**MATERIAL FOR THE TASK**
Segment Open

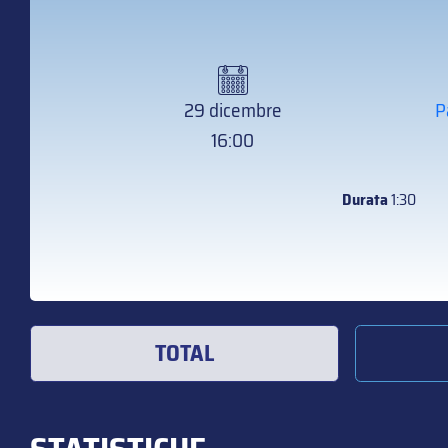
29 dicembre
P
16:00
Durata
1:30
TOTAL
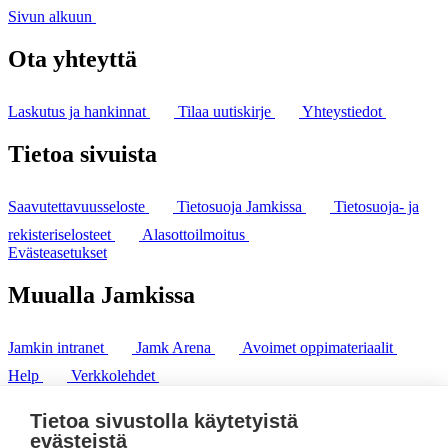
Sivun alkuun
Ota yhteyttä
Laskutus ja hankinnat
Tilaa uutiskirje
Yhteystiedot
Tietoa sivuista
Saavutettavuusseloste
Tietosuoja Jamkissa
Tietosuoja- ja
rekisteriselosteet
Alasottoilmoitus
Evästeasetukset
Muualla Jamkissa
Jamkin intranet
Jamk Arena
Avoimet oppimateriaalit
Help
Verkkolehdet
Pl 207 | 40101 Jyväskylä
puh. +358 20 743 8100
Tietoa sivustolla käytetyistä
fax. +358 14 449 9694
evästeistä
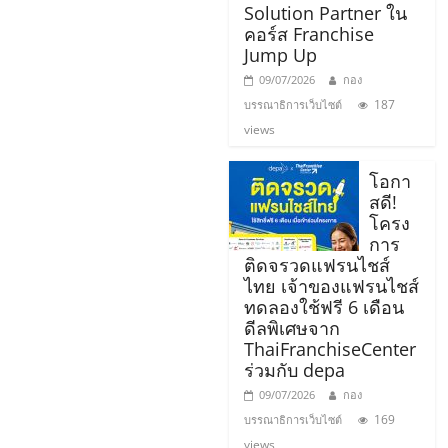
แฟ
Solution Partner ใน
คอร์ส Franchise
รน
Jump Up
09/07/2026
กอง
ไชส์
187
บรรณาธิการเว็บไซต์
views
แฟ
โอกา
สดี!
รน
โครง
การ
ไชส์
ติดจรวดแฟรนไชส์
ไทย เจ้าของแฟรนไชส์
ทดลองใช้ฟรี 6 เดือน
ขาย
ดีลพิเศษจาก
ThaiFranchiseCenter
หน้า
ร่วมกับ depa
09/07/2026
กอง
169
บ้าน
บรรณาธิการเว็บไซต์
views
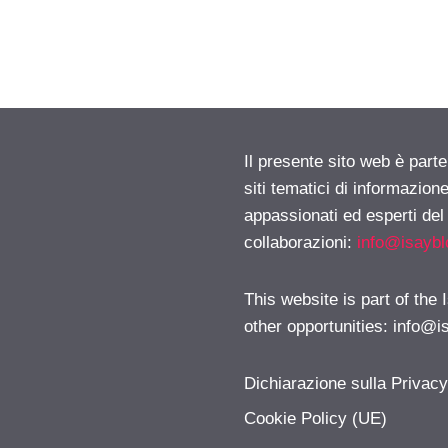
Il presente sito web è part
siti tematici di informazion
appassionati ed esperti del
collaborazioni:
info@isayb
This website is part of the
other opportunities:
info@i
Dichiarazione sulla Privac
Cookie Policy (UE)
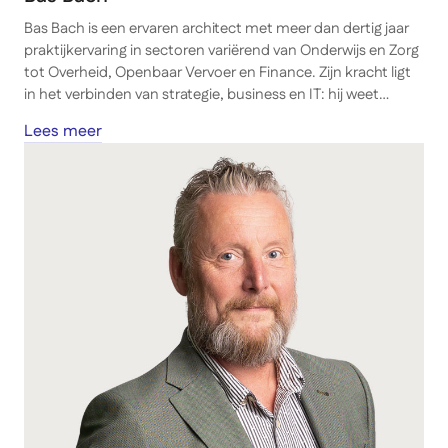
Bas Bach is een ervaren architect met meer dan dertig jaar
praktijkervaring in sectoren variërend van Onderwijs en Zorg
tot Overheid, Openbaar Vervoer en Finance. Zijn kracht ligt
in het verbinden van strategie, business en IT: hij weet
complexe vraagstukken terug te brengen tot heldere
Lees meer
keuzes en realistische architecturen die verandering
mogelijk maken.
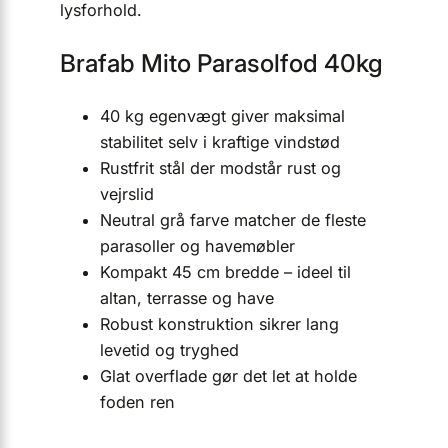
lysforhold.
Brafab Mito Parasolfod 40kg
40 kg egenvægt giver maksimal
stabilitet selv i kraftige vindstød
Rustfrit stål der modstår rust og
vejrslid
Neutral grå farve matcher de fleste
parasoller og havemøbler
Kompakt 45 cm bredde – ideel til
altan, terrasse og have
Robust konstruktion sikrer lang
levetid og tryghed
Glat overflade gør det let at holde
foden ren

Segment Closed

Leave out the images and transcribe all the records exactly.

**ANSWER BELOW**
29 dicembre
P
16:00
Durata
1:30
TOTAL
Sivun alkuun
Ota yhteyttä
Laskutus ja hankinnat
Tilaa uutiskirje
Yhteystiedot
Tietoa sivuista
Saavutettavuusseloste
Tietosuoja Jamkissa
Tietosuoja- ja
rekisteriselosteet
Alasottoilmoitus
Evästeasetukset
Muualla Jamkissa
Jamkin intranet
Jamk Arena
Avoimet oppimateriaalit
Help
Verkkolehdet
Pl 207 | 40101 Jyväskylä
puh. +358 20 743 8100
Tietoa sivustolla käytetyistä
fax. +358 14 449 9694
evästeistä
แฟ
Solution Partner ใน
คอร์ส Franchise
รน
Jump Up
09/07/2026
กอง
ไชส์
187
บรรณาธิการเว็บไซต์
views
แฟ
โอกา
สดี!
รน
โครง
การ
ไชส์
ติดจรวดแฟรนไชส์
ไทย เจ้าของแฟรนไชส์
ทดลองใช้ฟรี 6 เดือน
ขาย
ดีลพิเศษจาก
ThaiFranchiseCenter
หน้า
ร่วมกับ depa
09/07/2026
กอง
169
บ้าน
บรรณาธิการเว็บไซต์
views
Il presente sito web è part
siti tematici di informazion
appassionati ed esperti del
collaborazioni:
info@isayb
This website is part of the
other opportunities:
info@i
Dichiarazione sulla Privac
Cookie Policy (UE)
Bas Bach is een ervaren architect met meer dan dertig jaar
praktijkervaring in sectoren variërend van Onderwijs en Zorg
tot Overheid, Openbaar Vervoer en Finance. Zijn kracht ligt
in het verbinden van strategie, business en IT: hij weet
complexe vraagstukken terug te brengen tot heldere
Lees meer
keuzes en realistische architecturen die verandering
mogelijk maken.
lysforhold.
Brafab Mito Parasolfod 40kg
40 kg egenvægt giver maksimal
stabilitet selv i kraftige vindstød
Rustfrit stål der modstår rust og
vejrslid
Neutral grå farve matcher de fleste
parasoller og havemøbler
Kompakt 45 cm bredde – ideel til
altan, terrasse og have
Robust konstruktion sikrer lang
levetid og tryghed
Glat overflade gør det let at holde
foden ren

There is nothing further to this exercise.